E.A. Sports Today

He … did … go … all … the way

Centre’s Chambers electrifies with 109-yard kickoff return for Faulkner

By Al Muskewitz
East Alabama Sports Today

The first thing Gabe Chambers thought when the ball bounced off his shoulder pads and started rolling toward the back line of the end zone was his first mistake ever on any return team was about to cost his team some points.

The last thing his special teams coach said before sending the return team out for the second-half kickoff Saturday was he wanted somebody to score. He meant for their team, not the 11 other guys charging down the field.

But Chambers has always had a way of making something out of nothing. And what he did next was turn a potential disaster into one of the most exciting plays in college football on any level this season.

The speedster from Cherokee County picked up the ball that had gotten away mere inches from the end line and worked his way through a maze of players all the way for a touchdown in fourth-ranked Faulkner’s 55-14 win over Belhaven.

“Once the ball bounced off my shoulder pads and I heard this big ‘oh’ from the crowd, it just turned into instinct,” Chambers said. “Hurry, go get the ball and take it out of the end zone.

“By the time I went back it was already in the back of the end zone. When I picked it up I looked at the ref to make sure he didn’t call a safety and I made sure I was in bounds. It was about two inches away from being out. It was just unbelievable. I looked at the ref and then I saw three guys on that side.

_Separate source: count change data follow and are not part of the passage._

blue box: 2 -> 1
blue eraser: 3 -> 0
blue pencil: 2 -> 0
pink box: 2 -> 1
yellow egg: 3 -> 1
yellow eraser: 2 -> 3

“All I’m thinking is we’re up big, we come out for halftime and get the ball and here’s my first mistake ever on a kickoff return and it’s going to be for a safety.”

Instead, he turned two into seven. Officially, it went as a 100-yard return, because the NCAA doesn’t recognize anything past the goal line, but those extra nine yards and 32 inches were nothing for Chambers to ignore.

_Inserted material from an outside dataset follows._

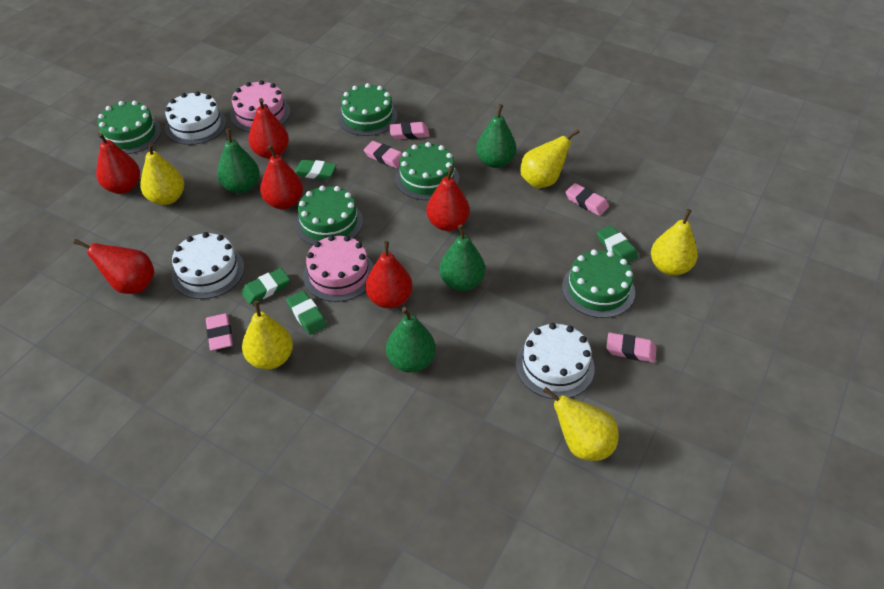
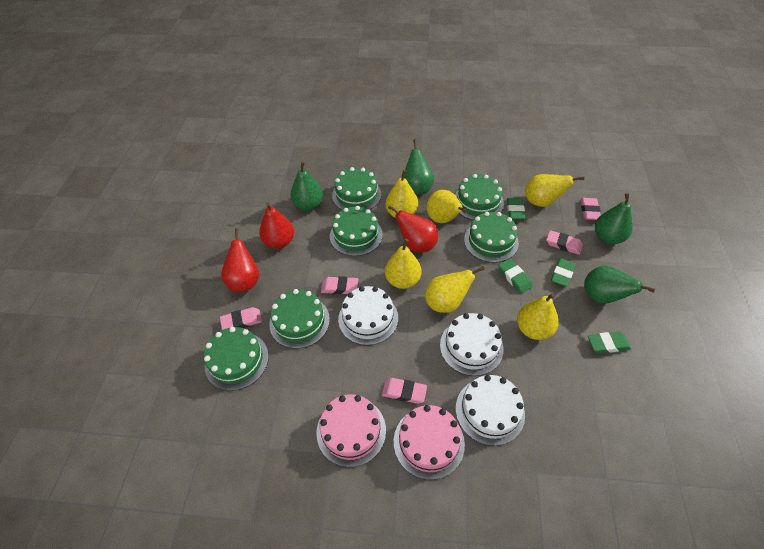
green cake: 5 -> 6
red pear: 6 -> 3
yellow pear: 5 -> 6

“All I can remember is if I knee it it’s going to be a safety because I touched it before it went back to the end zone,” he continued. “The next thing you know I’m seeing guys coming at me and I thought if I can get past this one I’m taking off.

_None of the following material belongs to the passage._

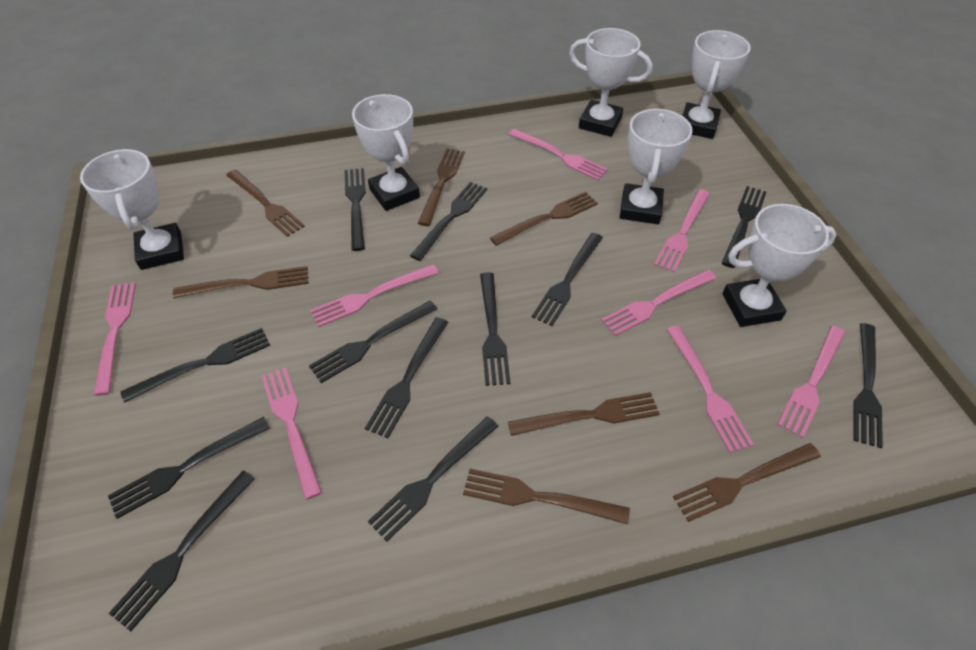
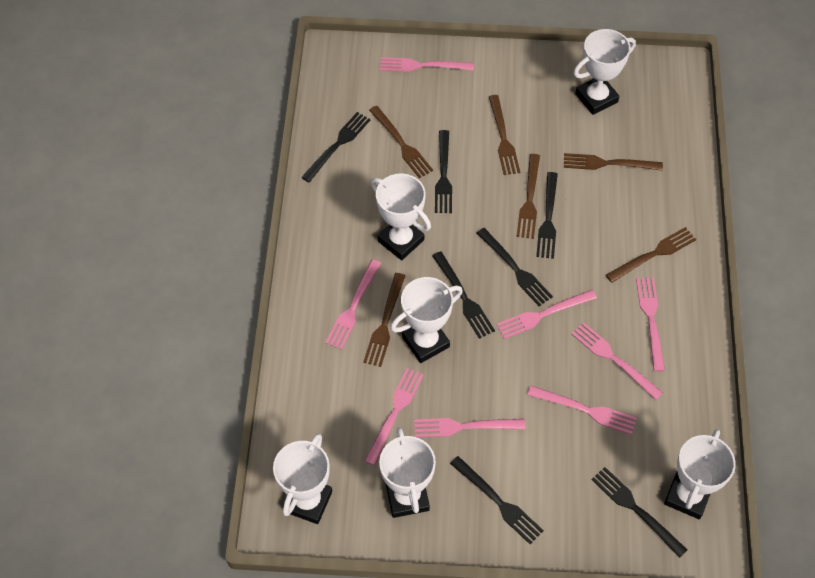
black fork: 12 -> 7
brown fork: 7 -> 6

“Once I knew I could get outside I had to beat the kicker. That hadn’t been a problem in the NAIA, but me and the kicker really had not gotten along my whole career. I knew if I had some blockers on the kicker I had to do something with it.

“It was just happening so quickly I didn’t realize I was in the end zone until I looked up at the ref and he held up his arms. When I saw that I just bent down; I was so tired.”

Chambers became the third player in the NAIA this season with a 100-yard kickoff return for a touchdown. He had a 99-yard kickoff return against Kentucky when he played in the Football Bowl Subdivision, but in his mind this one beats that by a mile.

“The Kentucky return was special for me because that year I think they were like the No. 1 kickoff (coverage) team in the SEC,” Chambers said. “But I’ll have to take this one over that because 109 yards, that was tough.

“You don’t see any athlete just go out there and try to return it from back of the end zone. I don’t think you see it in the pros. That’s kind of hard. I had like six or seven guys between me and the end zone before I took it out.”

While Chambers was trying his best to focus on this week’s game against No. 25 Campbellsville, the buzz from the play resonated throughout the week. Everybody, it seems, wanted to talk about the “109-yard return guy.”

The play earned him conference special teams player of the week. Friends distributed videos of it on social media. One of Chambers’ professors even told him it was the most electrifying play he had seen in his life.

Even the reaction on the sideline was priceless.

“My special teams coach looked at me and just started shaking his head,” Chambers recalled. “He said, ‘You scared me; I thought you were going to get us a safety.’ I said, ‘Well, coach, you told me score,’ and we both started laughing. That’s the kind of player-coach love relationship we have.”